Determinants of developability and evolvability of synthetic miniproteins as ligand scaffolds.

Binding ligands empower molecular therapeutics and diagnostics. Despite an array of protein scaffolds engineered for binding, the biophysical elements that drive developability and evolvability are not fully understood. In particular, engineering novel function while maintaining biophysical integrity within the context of small, single-domain proteins is challenged by integration of the structural framework and the evolved binding site. Miniproteins present a challenge to our limits of protein engineering capability and provide advantages in physiological targeting, modularity for multi-functional constructs, and unique binding modes. Herein, we evaluate the ability of hyperstable synthetic miniproteins, originally designed for foldedness, to function as binding scaffolds. We synthesized 45 combinatorial libraries, with 109 variants, systematically varied across two topologies, each with five starting frameworks and four or five diverse, structurally distinct paratopes, to elucidate their impact on evolvability and developability.
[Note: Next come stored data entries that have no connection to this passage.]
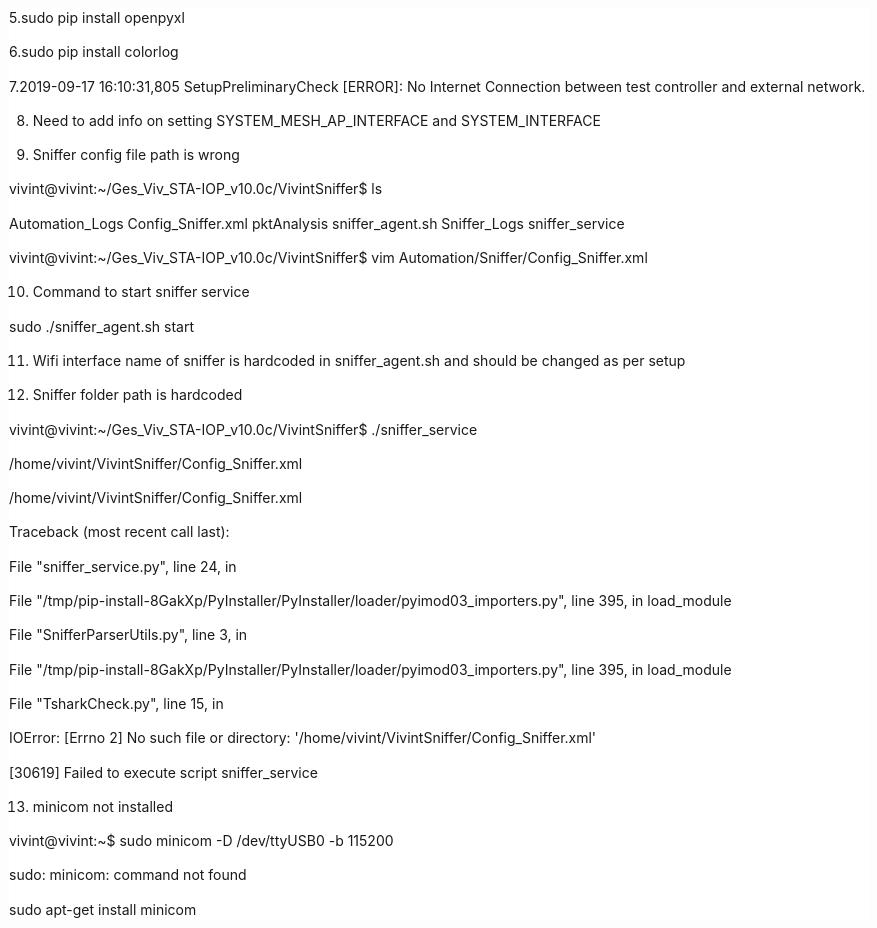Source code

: 
5.sudo pip install openpyxl


6.sudo pip install colorlog


7.2019-09-17 16:10:31,805 SetupPreliminaryCheck [ERROR]: No Internet Connection between test controller and external network.


8. Need to add info on setting SYSTEM_MESH_AP_INTERFACE and SYSTEM_INTERFACE


9. Sniffer config file path is wrong

vivint@vivint:~/Ges_Viv_STA-IOP_v10.0c/VivintSniffer$ ls

Automation_Logs Config_Sniffer.xml pktAnalysis sniffer_agent.sh Sniffer_Logs sniffer_service

vivint@vivint:~/Ges_Viv_STA-IOP_v10.0c/VivintSniffer$ vim Automation/Sniffer/Config_Sniffer.xml


10. Command to start sniffer service

sudo ./sniffer_agent.sh start


11. Wifi interface name of sniffer is hardcoded in sniffer_agent.sh and should be changed as per setup



12. Sniffer folder path is hardcoded

vivint@vivint:~/Ges_Viv_STA-IOP_v10.0c/VivintSniffer$ ./sniffer_service

/home/vivint/VivintSniffer/Config_Sniffer.xml

/home/vivint/VivintSniffer/Config_Sniffer.xml

Traceback (most recent call last):

File "sniffer_service.py", line 24, in <module>

File "/tmp/pip-install-8GakXp/PyInstaller/PyInstaller/loader/pyimod03_importers.py", line 395, in load_module

File "SnifferParserUtils.py", line 3, in <module>

File "/tmp/pip-install-8GakXp/PyInstaller/PyInstaller/loader/pyimod03_importers.py", line 395, in load_module

File "TsharkCheck.py", line 15, in <module>

IOError: [Errno 2] No such file or directory: '/home/vivint/VivintSniffer/Config_Sniffer.xml'

[30619] Failed to execute script sniffer_service


13. minicom not installed

vivint@vivint:~$ sudo minicom -D /dev/ttyUSB0 -b 115200

sudo: minicom: command not found

sudo apt-get install minicom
We evaluated evolvability with yeast display binding selections against four targets. High-throughput assays -stability via yeast display and soluble expression via split-GFP in E. coli - measured developability. The comprehensive, robust dataset demonstrates how protein topology, parental framework, and paratope structure and location all impact scaffold performance. A hyperstable framework and localized diversity are not sufficient for an effective scaffold, but several designs of these elements within synthetic miniproteins designed solely for stability result in scaffold libraries with effective evolvability and developability. Engineered variants were well-folded, thermally stable, and bound target with single-digit nanomolar affinity. Thus, hyperstable synthetic miniproteins can serve as precursors to developable, evolvable mini-scaffolds with unique potential for physiological transport, modularity, and binding modes.